It was the matter of postwar guilt which isolated him. His family was exceptional because it had no reason to apologize for National Socialism, although his father, especially, felt searing shame for his country. Fest clearly found the cult of guilt unconvincing. If you looked more closely, he believed, you could see that the penitent was almost always blaming other people – his neighbours, his nation collectively – and never himself. There was a silent consensus not to stare into the bathroom mirror in the search for causes. The mood was rather: "Yes, we admit that Germany under that criminal regime was guilty; now let’s move on." But Fest, because he was genuinely not guilty, couldn’t play this game. "Unlike the overwhelming majority of Germans, we were not part of some mass conversion … we were excluded from this psychodrama. We had the dubious advantage of remaining exactly who we had always been, and so of once again being the odd ones out." So, too, did quite a few survivors of the sacrificial plots against Hitler. Everyone was respectful to them (unless they had been communists) and gave them medals. But in the Bonn republic they were decorated strangers, with a space around them.

Fest was born in Berlin, into a Catholic family. His grandfather had been the manager of the new housing scheme of Karlshorst, on the eastern edge of the city, where the Fests settled. But it’s his father, Johannes Fest, headmaster of a primary school, who is in most ways the central figure of this book. He dominated his family, an imperious patriarch given to terrific rages at the dining-table but unbending in his attachment to straightness, good behaviour and democracy. His four principles were militant republicanism (he had detested the kaiser), Prussian virtue (taken with a spice of irony), the Catholic faith and German high culture as inherited by the educated middle class. He had been wounded in the First World War, and his patriotism was at once critical and old-fashioned, free of neo-pagan triumphalism and yet rooted in traditional stereotypes. When France fell in 1940, he remarked that "he was glad from the bottom of his heart at the French defeat, but could never be so at Hitler’s triumph." This kind of ambiguity - yes, but if only someone other than Hitler had achieved it - paralysed would-be conspirators responses to the Czechoslovak crisis in 1938, the destruction of Poland and even the invasion of the Soviet Union in 1941. There weren’t many like Dietrich Bonhoeffer, who could cut the knot and hope for the defeat of their own country.

(7) Rachel Seiffert, The Guardian (10th August, 2006)

Joachim Fest was the editor of Albert Speer's correspondence, as well as the author of an early biography of Adolf Hitler and the definitive account of the last days of the Third Reich. But if his subject matter was challenging, then he had a personality to match. Not only a noted historian, he was a public intellectual of rigour, unrelenting in his pursuit of the issue at hand.

During the bitter historians' dispute in the 80s about the Holocaust, referred to as the Historikerstreit, Fest argued tenaciously against the "singularity" of the Holocaust; an iconoclastic position at the time, and still controversial – and painful – to many now. Co-publisher of the Frankfurter Allgemeine Zeitung, one of Germany's most respected broadsheets, Fest was a thorn in the side of the West German leftist intellectual orthodoxy before the fall of the Wall. His great value as a journalist was that he could cut through to the nub of a question, often with a cool, if cruel, wit. Take his response to Günter Grass's Waffen SS membership, revealed 50 years after the fact. "I can't understand how someone who for decades set himself up as a moral authority, and rather a smug one, could pull this off."
§ §
Transcribe the passage on Joachim Fest word for word, starting at "Joachim Fest was" and ending at "issue at hand.".

■ **Data section**:
§ §
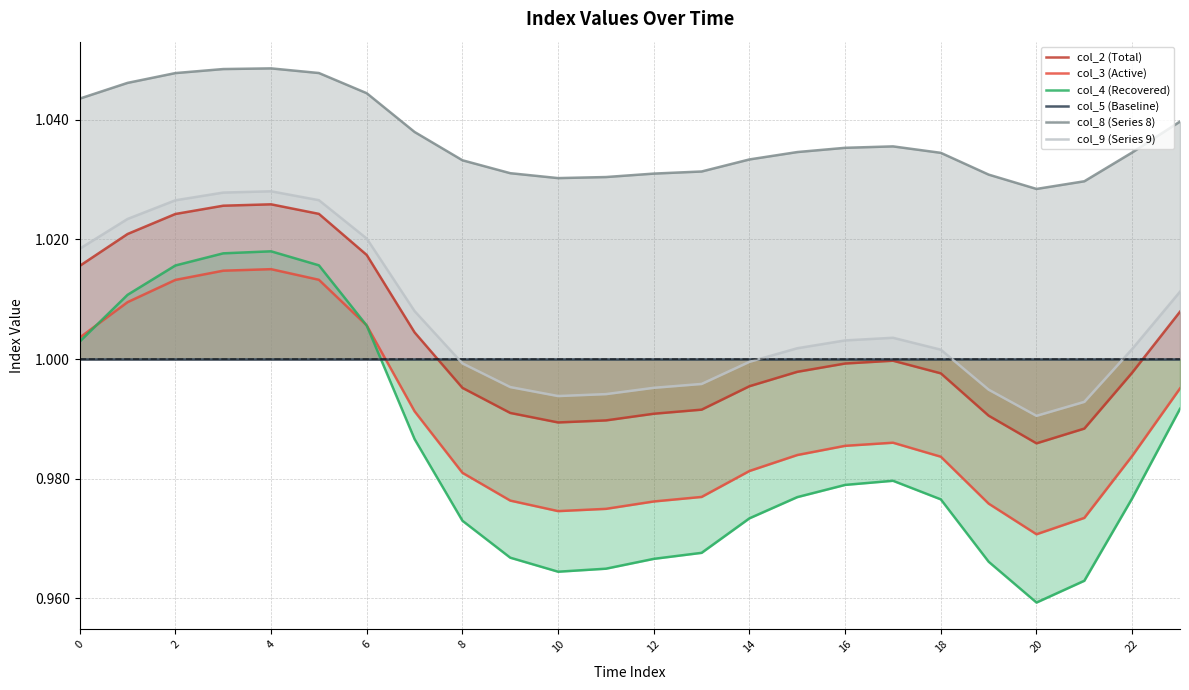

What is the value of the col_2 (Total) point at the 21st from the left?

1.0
§ §
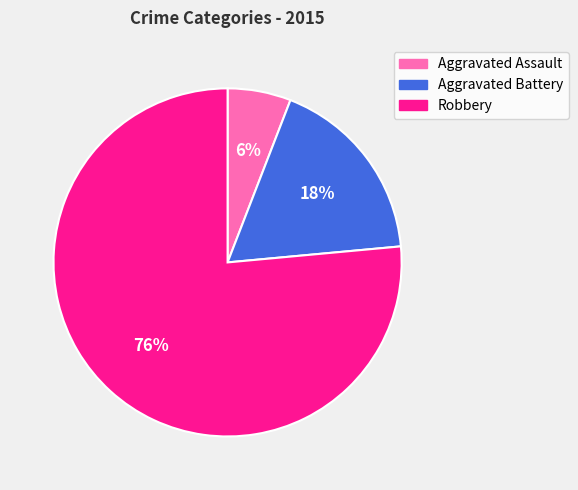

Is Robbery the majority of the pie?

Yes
§ §
■ **Finished exercise**:
Joachim Fest was the editor of Albert Speer's correspondence, as well as the author of an early biography of Adolf Hitler and the definitive account of the last days of the Third Reich. But if his subject matter was challenging, then he had a personality to match. Not only a noted historian, he was a public intellectual of rigour, unrelenting in his pursuit of the issue at hand.